Text provided:
▶

Now, I would like to show you three approaches of implementing lazy-loading in your web app — a compatible, a reliable and an experimental approach. Let me break them down in the next sections.

The compatible approach

As we know, the main criterion for lazy-loading an image is its visibility in the viewport. A task that seems to be pretty simple, but requires some computations to be done, like calculating an element’s bounding box, the size of the viewport and the position of the element relative to the viewport.

First, we need to get an element’s bounding box measurements using the getBoundingClientRect method. Preferably we should do it once, on the first load, as constant reading can hurt performance. Next, we should check if any part of the element is present within the viewport’s coordinates. Lastly, we need to repeat the previous steps in a loop, to get the result in real-time. Let’s see the code.

First, the image loading handler.


const loadImage = (src) => {
  const img = new Image();

  return new Promise((resolve, reject) => {
    img.onload = () => resolve(src);
    img.onerror = reject;

    img.src = src;
  });
};

Then, let’s take care of checking element’s presence in the viewport.

const isInViewport = ({ top, height, windowHeight }) => {
  const scroll = window.scrollY || window.pageYOffset;
  const boundsTop = top + scroll;

  const viewport = {
    top: scroll,
    bottom: scroll + windowHeight,
  };

  const bounds = {
    top: boundsTop,
    bottom: boundsTop + height,
  };

  return (bounds.bottom >= viewport.top && bounds.bottom <= viewport.bottom)
    || (bounds.top <= viewport.bottom && bounds.top >= viewport.top);
};

Finally, we put everything in the scroll event handler and update measurements on demand.

import throttle from 'lodash/throttle';

const images = [...document.querySelectorAll('img')];

let windowHeight = window.innerHeight;

// We need to store images' sizes in a WeakMap
// to get them later in scroll handler
const imagesSizes = new WeakMap();

// This method allows to get top and height of each image
// and store them in WeakMap
const getImagesSizes = () => {
  images.forEach((image) => {
    const { top, height } = image.getBoundingClientRect();
    imagesSizes.set(image, { top, height });
  });
};

const onScroll = () => {
  images.forEach(async (image) => {
     // If image has been already loaded, bail out
     if (image.classList.contains('loaded')) {
       return;
     }

     const { top, height } = imagesSizes.get(image);

     // We use isInViewport method from previous example
     if (isInViewport({ top, height, windowHeight }) {
       try {
         // We use loadImage method from previous example
         await loadImage(image.src);
         image.classList.add('loaded');
       } catch (error) {
         console.error(error);
       }
     }
  });
};

// When window dimensions changed, update sizes
const onResize = () => {
  windowHeight = window.innerHeight;
  getImagesSizes();
};

getImagesSizes();

window.addEventListener('scroll', throttle(onScroll));
window.addEventListener('resize', onResize);

The scroll event listener is the most convenient way of checking an element’s visibility for any user’s interaction. What’s more, it’s a natural way of doing it, because the page needs to scroll if a user wants to see the next images.

You can imagine that performing any complex computations or operations in a scroll handler can easily kill your app. There are a few tricks that I used in my example, which helps avoid such mistakes. You probably already know the throttle method (check lodash docs), which decreases the number of a function’s calls. Additionally, I decided to read an element’s dimensions once on load (using WeakMap as a storage), and then update them only on a resize event to avoid too many requests for size computations.

◀

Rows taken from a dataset
▶

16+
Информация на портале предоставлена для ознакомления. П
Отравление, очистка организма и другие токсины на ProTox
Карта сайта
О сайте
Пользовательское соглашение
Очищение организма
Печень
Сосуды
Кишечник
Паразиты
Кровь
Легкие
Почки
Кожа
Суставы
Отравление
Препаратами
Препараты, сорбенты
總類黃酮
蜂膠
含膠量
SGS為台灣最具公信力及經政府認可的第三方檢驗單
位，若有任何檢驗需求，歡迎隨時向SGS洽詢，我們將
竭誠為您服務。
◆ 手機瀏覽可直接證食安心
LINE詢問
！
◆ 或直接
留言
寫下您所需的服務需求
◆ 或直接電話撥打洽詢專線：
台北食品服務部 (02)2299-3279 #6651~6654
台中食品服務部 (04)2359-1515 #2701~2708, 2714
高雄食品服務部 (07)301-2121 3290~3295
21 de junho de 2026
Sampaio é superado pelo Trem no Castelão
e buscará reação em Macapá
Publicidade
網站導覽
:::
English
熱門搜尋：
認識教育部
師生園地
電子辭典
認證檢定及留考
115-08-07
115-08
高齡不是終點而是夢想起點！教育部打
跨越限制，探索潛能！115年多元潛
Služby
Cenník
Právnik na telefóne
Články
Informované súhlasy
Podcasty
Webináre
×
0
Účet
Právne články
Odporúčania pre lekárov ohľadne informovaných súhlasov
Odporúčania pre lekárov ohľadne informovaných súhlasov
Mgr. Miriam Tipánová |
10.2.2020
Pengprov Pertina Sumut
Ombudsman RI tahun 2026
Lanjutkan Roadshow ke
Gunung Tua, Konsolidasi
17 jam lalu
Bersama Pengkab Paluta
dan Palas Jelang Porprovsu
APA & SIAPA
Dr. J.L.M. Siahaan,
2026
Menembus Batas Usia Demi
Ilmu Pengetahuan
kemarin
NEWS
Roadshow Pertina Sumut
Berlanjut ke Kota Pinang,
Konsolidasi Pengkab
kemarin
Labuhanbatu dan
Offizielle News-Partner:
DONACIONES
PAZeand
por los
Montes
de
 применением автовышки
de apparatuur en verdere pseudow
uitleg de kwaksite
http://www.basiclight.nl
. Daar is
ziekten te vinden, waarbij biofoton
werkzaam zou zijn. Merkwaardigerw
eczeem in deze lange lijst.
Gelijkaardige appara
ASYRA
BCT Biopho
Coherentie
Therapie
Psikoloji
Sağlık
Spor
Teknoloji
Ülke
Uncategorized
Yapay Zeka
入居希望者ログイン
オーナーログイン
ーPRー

◀

Apply what you read:
1. In the text on lazy-loading images, replace "WeakMap" with "Map" and write out the passage starting at "The scroll event listener" and ending at "for size computations.".
2. According to the text on lazy-loading images, what does the throttle method do?
3. Continue the text on lazy-loading images from the point where it stops.

Results by task:
1.
The scroll event listener is the most convenient way of checking an element’s visibility for any user’s interaction. What’s more, it’s a natural way of doing it, because the page needs to scroll if a user wants to see the next images.

You can imagine that performing any complex computations or operations in a scroll handler can easily kill your app. There are a few tricks that I used in my example, which helps avoid such mistakes. You probably already know the throttle method (check lodash docs), which decreases the number of a function’s calls. Additionally, I decided to read an element’s dimensions once on load (using Map as a storage), and then update them only on a resize event to avoid too many requests for size computations.

2. It decreases the number of a function's calls.

3.
This approach gives you the best support in comparison to others, but it’s not that easy to implement. Luckily it’s not the only way to do it, because recently we’ve got a nice new API which simplifies this process a lot.

The reliable approach

I’m pretty sure that you’ve heard about Intersection Observer API. This API has been around for about a year and is already supported by all major modern browsers (according to “Can I use” stats). What’s more, the Intersection Observer API is an Editor’s Draft. This means that shortly it will become a recommendation, which I’m really looking forward to.

What Intersection Observer does is observe if any part of a certain element is visible in the viewport. It works similarly to our custom script based on scroll but does it better, with less performance impact and in fewer lines. Let’s take a look at the example.

const images = [...document.querySelectorAll('img')];

const onIntersection = (entries, observer) => {
  entries.forEach(async (entry) => {
    if (entry.isIntersecting) {
      try {
        // We use loadImage method from previous example
        await loadImage(entry.target.src);
      } catch (error) {
        console.error(error);
      } finally {
        // When image has been loaded
        // stop observing the image
        observer.unobserve(entry.target);
      }
    }
  });
};

const observer = new IntersectionObserver(onIntersection);

// Start observing every image
images.forEach((image) => observer.observe(image));

You will have noticed that with Intersection Observer we don’t need to write any code for checking if an element is in the viewport. We simply use isIntersecting flag, and in the if block we run our image loader, from the previous section. You only need to remember about removing elements from the observed collection, just after the image is loaded. Moreover, I recommend using only one observer for all images in the active page.

Intersection Observer is something that was first seen a few years back. It facilitates working with lazy-loading patterns and it has a developer-friendly API. You may think that there’s nothing better out there… well, there is, but it’s still an experimental technology.

The native approach

Lazy-loading is such a common solution that browser vendors decided to build it into browsers. The result of their efforts is loading attribute - a native way of lazy-loading resources (not only images but also iframes). This proposal makes lazy-loading even more straightforward to implement than using the Intersection Observer API. At last, we don’t care about how it’s working, we can just use it, just like any other HTML feature.

Unfortunately for us, this attribute is only currently supported in Chrome 76+ (refer to “Can I use” table). There is a long way to go before it is an accepted standard or even a recommendation.

This is how the future of lazy-loading in browsers looks like.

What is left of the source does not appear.